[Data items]
==============================

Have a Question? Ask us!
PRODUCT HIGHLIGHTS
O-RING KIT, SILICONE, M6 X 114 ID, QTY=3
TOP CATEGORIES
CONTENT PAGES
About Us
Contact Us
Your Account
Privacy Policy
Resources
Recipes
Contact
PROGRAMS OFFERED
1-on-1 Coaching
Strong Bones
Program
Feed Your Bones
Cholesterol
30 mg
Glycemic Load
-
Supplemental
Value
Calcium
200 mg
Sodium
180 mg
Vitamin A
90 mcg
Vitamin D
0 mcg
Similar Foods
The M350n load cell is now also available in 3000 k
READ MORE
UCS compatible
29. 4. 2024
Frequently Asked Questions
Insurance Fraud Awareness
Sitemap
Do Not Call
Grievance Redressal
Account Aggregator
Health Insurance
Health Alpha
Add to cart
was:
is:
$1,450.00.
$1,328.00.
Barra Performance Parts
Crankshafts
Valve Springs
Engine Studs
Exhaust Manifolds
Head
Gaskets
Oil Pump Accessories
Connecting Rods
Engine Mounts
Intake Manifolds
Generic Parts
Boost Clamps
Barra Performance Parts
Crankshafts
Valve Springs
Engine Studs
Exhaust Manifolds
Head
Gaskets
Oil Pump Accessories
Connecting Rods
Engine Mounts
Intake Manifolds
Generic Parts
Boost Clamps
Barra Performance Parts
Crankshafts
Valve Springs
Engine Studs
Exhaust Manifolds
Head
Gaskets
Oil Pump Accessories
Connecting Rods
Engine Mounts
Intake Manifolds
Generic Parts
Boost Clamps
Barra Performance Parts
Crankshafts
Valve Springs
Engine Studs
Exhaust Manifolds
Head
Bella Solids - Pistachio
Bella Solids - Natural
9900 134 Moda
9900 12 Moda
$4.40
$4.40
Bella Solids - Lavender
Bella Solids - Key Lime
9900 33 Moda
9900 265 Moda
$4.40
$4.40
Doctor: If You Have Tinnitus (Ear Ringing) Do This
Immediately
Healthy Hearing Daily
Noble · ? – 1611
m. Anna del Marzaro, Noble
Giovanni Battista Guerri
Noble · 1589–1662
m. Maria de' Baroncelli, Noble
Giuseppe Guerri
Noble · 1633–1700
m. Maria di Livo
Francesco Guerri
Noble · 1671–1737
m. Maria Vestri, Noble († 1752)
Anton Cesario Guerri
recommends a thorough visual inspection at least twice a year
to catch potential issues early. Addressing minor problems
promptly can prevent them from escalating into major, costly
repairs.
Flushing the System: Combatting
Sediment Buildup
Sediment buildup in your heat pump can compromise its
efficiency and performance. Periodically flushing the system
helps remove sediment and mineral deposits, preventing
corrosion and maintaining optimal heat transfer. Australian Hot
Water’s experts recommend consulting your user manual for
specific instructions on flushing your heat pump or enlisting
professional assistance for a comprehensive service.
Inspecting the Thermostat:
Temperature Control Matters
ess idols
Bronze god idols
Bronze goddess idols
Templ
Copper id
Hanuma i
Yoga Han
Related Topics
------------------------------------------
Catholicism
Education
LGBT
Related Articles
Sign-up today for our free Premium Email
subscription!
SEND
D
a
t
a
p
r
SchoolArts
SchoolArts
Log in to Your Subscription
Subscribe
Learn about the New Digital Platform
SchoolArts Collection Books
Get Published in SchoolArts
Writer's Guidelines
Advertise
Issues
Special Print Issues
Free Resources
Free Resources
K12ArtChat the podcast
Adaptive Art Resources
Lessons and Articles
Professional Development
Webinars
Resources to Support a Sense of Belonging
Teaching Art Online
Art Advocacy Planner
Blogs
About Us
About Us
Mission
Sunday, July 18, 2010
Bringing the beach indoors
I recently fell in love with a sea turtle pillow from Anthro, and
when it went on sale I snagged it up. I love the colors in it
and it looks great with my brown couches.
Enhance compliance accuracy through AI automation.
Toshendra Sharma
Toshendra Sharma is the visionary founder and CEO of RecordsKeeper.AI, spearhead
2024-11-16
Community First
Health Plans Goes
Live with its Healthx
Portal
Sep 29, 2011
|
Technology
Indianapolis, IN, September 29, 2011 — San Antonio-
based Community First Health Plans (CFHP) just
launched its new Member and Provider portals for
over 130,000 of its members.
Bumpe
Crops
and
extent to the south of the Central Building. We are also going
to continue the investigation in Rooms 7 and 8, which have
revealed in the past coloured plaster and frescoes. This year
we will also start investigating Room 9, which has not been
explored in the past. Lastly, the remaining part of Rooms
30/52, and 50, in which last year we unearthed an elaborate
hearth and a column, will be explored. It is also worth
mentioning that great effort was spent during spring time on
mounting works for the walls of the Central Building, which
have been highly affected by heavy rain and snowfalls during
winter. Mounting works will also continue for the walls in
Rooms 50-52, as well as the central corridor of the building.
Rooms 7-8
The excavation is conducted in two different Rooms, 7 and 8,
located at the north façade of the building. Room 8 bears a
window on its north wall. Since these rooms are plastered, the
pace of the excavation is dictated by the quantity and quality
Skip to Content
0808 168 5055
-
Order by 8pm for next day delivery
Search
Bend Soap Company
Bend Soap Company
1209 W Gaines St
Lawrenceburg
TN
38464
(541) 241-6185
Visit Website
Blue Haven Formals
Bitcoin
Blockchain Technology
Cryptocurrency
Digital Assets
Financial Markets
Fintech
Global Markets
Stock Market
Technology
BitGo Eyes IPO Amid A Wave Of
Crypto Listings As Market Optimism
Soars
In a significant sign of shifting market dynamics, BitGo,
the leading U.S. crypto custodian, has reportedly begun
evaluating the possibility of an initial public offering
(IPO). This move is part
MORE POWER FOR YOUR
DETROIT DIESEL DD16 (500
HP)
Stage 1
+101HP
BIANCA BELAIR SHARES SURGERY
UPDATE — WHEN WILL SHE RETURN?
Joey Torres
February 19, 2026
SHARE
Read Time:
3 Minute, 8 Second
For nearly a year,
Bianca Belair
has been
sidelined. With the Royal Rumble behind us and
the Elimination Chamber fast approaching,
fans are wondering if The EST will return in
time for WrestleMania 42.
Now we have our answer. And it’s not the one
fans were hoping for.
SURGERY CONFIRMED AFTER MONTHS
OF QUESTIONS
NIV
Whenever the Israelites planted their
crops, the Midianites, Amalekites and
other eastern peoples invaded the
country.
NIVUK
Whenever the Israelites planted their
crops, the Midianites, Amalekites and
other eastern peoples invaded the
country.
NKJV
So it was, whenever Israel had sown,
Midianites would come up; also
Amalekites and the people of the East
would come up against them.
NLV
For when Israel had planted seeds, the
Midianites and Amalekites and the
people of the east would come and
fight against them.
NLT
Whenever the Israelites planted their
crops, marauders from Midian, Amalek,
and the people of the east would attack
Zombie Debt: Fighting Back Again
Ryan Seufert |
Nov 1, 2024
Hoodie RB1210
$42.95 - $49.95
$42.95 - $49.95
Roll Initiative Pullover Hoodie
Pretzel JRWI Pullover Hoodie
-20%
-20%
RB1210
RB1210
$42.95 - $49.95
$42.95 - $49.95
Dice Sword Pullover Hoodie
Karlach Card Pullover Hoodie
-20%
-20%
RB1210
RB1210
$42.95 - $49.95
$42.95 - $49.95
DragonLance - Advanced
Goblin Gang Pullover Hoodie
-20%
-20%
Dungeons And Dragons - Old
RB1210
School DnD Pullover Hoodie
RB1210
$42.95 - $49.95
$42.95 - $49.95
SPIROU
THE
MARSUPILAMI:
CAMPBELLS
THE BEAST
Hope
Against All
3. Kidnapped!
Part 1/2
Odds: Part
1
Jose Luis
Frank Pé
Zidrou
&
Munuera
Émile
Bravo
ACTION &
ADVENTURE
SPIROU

==============================

WORK TO COMPLETE ▸
Provide an exact reproduction of all the entries shown above.

WORKED SOLUTION ▸
Have a Question? Ask us!
PRODUCT HIGHLIGHTS
O-RING KIT, SILICONE, M6 X 114 ID, QTY=3
TOP CATEGORIES
CONTENT PAGES
About Us
Contact Us
Your Account
Privacy Policy
Resources
Recipes
Contact
PROGRAMS OFFERED
1-on-1 Coaching
Strong Bones
Program
Feed Your Bones
Cholesterol
30 mg
Glycemic Load
-
Supplemental
Value
Calcium
200 mg
Sodium
180 mg
Vitamin A
90 mcg
Vitamin D
0 mcg
Similar Foods
The M350n load cell is now also available in 3000 k
READ MORE
UCS compatible
29. 4. 2024
Frequently Asked Questions
Insurance Fraud Awareness
Sitemap
Do Not Call
Grievance Redressal
Account Aggregator
Health Insurance
Health Alpha
Add to cart
was:
is:
$1,450.00.
$1,328.00.
Barra Performance Parts
Crankshafts
Valve Springs
Engine Studs
Exhaust Manifolds
Head
Gaskets
Oil Pump Accessories
Connecting Rods
Engine Mounts
Intake Manifolds
Generic Parts
Boost Clamps
Barra Performance Parts
Crankshafts
Valve Springs
Engine Studs
Exhaust Manifolds
Head
Gaskets
Oil Pump Accessories
Connecting Rods
Engine Mounts
Intake Manifolds
Generic Parts
Boost Clamps
Barra Performance Parts
Crankshafts
Valve Springs
Engine Studs
Exhaust Manifolds
Head
Gaskets
Oil Pump Accessories
Connecting Rods
Engine Mounts
Intake Manifolds
Generic Parts
Boost Clamps
Barra Performance Parts
Crankshafts
Valve Springs
Engine Studs
Exhaust Manifolds
Head
Bella Solids - Pistachio
Bella Solids - Natural
9900 134 Moda
9900 12 Moda
$4.40
$4.40
Bella Solids - Lavender
Bella Solids - Key Lime
9900 33 Moda
9900 265 Moda
$4.40
$4.40
Doctor: If You Have Tinnitus (Ear Ringing) Do This
Immediately
Healthy Hearing Daily
Noble · ? – 1611
m. Anna del Marzaro, Noble
Giovanni Battista Guerri
Noble · 1589–1662
m. Maria de' Baroncelli, Noble
Giuseppe Guerri
Noble · 1633–1700
m. Maria di Livo
Francesco Guerri
Noble · 1671–1737
m. Maria Vestri, Noble († 1752)
Anton Cesario Guerri
recommends a thorough visual inspection at least twice a year
to catch potential issues early. Addressing minor problems
promptly can prevent them from escalating into major, costly
repairs.
Flushing the System: Combatting
Sediment Buildup
Sediment buildup in your heat pump can compromise its
efficiency and performance. Periodically flushing the system
helps remove sediment and mineral deposits, preventing
corrosion and maintaining optimal heat transfer. Australian Hot
Water’s experts recommend consulting your user manual for
specific instructions on flushing your heat pump or enlisting
professional assistance for a comprehensive service.
Inspecting the Thermostat:
Temperature Control Matters
ess idols
Bronze god idols
Bronze goddess idols
Templ
Copper id
Hanuma i
Yoga Han
Related Topics
------------------------------------------
Catholicism
Education
LGBT
Related Articles
Sign-up today for our free Premium Email
subscription!
SEND
D
a
t
a
p
r
SchoolArts
SchoolArts
Log in to Your Subscription
Subscribe
Learn about the New Digital Platform
SchoolArts Collection Books
Get Published in SchoolArts
Writer's Guidelines
Advertise
Issues
Special Print Issues
Free Resources
Free Resources
K12ArtChat the podcast
Adaptive Art Resources
Lessons and Articles
Professional Development
Webinars
Resources to Support a Sense of Belonging
Teaching Art Online
Art Advocacy Planner
Blogs
About Us
About Us
Mission
Sunday, July 18, 2010
Bringing the beach indoors
I recently fell in love with a sea turtle pillow from Anthro, and
when it went on sale I snagged it up. I love the colors in it
and it looks great with my brown couches.
Enhance compliance accuracy through AI automation.
Toshendra Sharma
Toshendra Sharma is the visionary founder and CEO of RecordsKeeper.AI, spearhead
2024-11-16
Community First
Health Plans Goes
Live with its Healthx
Portal
Sep 29, 2011
|
Technology
Indianapolis, IN, September 29, 2011 — San Antonio-
based Community First Health Plans (CFHP) just
launched its new Member and Provider portals for
over 130,000 of its members.
Bumpe
Crops
and
extent to the south of the Central Building. We are also going
to continue the investigation in Rooms 7 and 8, which have
revealed in the past coloured plaster and frescoes. This year
we will also start investigating Room 9, which has not been
explored in the past. Lastly, the remaining part of Rooms
30/52, and 50, in which last year we unearthed an elaborate
hearth and a column, will be explored. It is also worth
mentioning that great effort was spent during spring time on
mounting works for the walls of the Central Building, which
have been highly affected by heavy rain and snowfalls during
winter. Mounting works will also continue for the walls in
Rooms 50-52, as well as the central corridor of the building.
Rooms 7-8
The excavation is conducted in two different Rooms, 7 and 8,
located at the north façade of the building. Room 8 bears a
window on its north wall. Since these rooms are plastered, the
pace of the excavation is dictated by the quantity and quality
Skip to Content
0808 168 5055
-
Order by 8pm for next day delivery
Search
Bend Soap Company
Bend Soap Company
1209 W Gaines St
Lawrenceburg
TN
38464
(541) 241-6185
Visit Website
Blue Haven Formals
Bitcoin
Blockchain Technology
Cryptocurrency
Digital Assets
Financial Markets
Fintech
Global Markets
Stock Market
Technology
BitGo Eyes IPO Amid A Wave Of
Crypto Listings As Market Optimism
Soars
In a significant sign of shifting market dynamics, BitGo,
the leading U.S. crypto custodian, has reportedly begun
evaluating the possibility of an initial public offering
(IPO). This move is part
MORE POWER FOR YOUR
DETROIT DIESEL DD16 (500
HP)
Stage 1
+101HP
BIANCA BELAIR SHARES SURGERY
UPDATE — WHEN WILL SHE RETURN?
Joey Torres
February 19, 2026
SHARE
Read Time:
3 Minute, 8 Second
For nearly a year,
Bianca Belair
has been
sidelined. With the Royal Rumble behind us and
the Elimination Chamber fast approaching,
fans are wondering if The EST will return in
time for WrestleMania 42.
Now we have our answer. And it’s not the one
fans were hoping for.
SURGERY CONFIRMED AFTER MONTHS
OF QUESTIONS
NIV
Whenever the Israelites planted their
crops, the Midianites, Amalekites and
other eastern peoples invaded the
country.
NIVUK
Whenever the Israelites planted their
crops, the Midianites, Amalekites and
other eastern peoples invaded the
country.
NKJV
So it was, whenever Israel had sown,
Midianites would come up; also
Amalekites and the people of the East
would come up against them.
NLV
For when Israel had planted seeds, the
Midianites and Amalekites and the
people of the east would come and
fight against them.
NLT
Whenever the Israelites planted their
crops, marauders from Midian, Amalek,
and the people of the east would attack
Zombie Debt: Fighting Back Again
Ryan Seufert |
Nov 1, 2024
Hoodie RB1210
$42.95 - $49.95
$42.95 - $49.95
Roll Initiative Pullover Hoodie
Pretzel JRWI Pullover Hoodie
-20%
-20%
RB1210
RB1210
$42.95 - $49.95
$42.95 - $49.95
Dice Sword Pullover Hoodie
Karlach Card Pullover Hoodie
-20%
-20%
RB1210
RB1210
$42.95 - $49.95
$42.95 - $49.95
DragonLance - Advanced
Goblin Gang Pullover Hoodie
-20%
-20%
Dungeons And Dragons - Old
RB1210
School DnD Pullover Hoodie
RB1210
$42.95 - $49.95
$42.95 - $49.95
SPIROU
THE
MARSUPILAMI:
CAMPBELLS
THE BEAST
Hope
Against All
3. Kidnapped!
Part 1/2
Odds: Part
1
Jose Luis
Frank Pé
Zidrou
&
Munuera
Émile
Bravo
ACTION &
ADVENTURE
SPIROU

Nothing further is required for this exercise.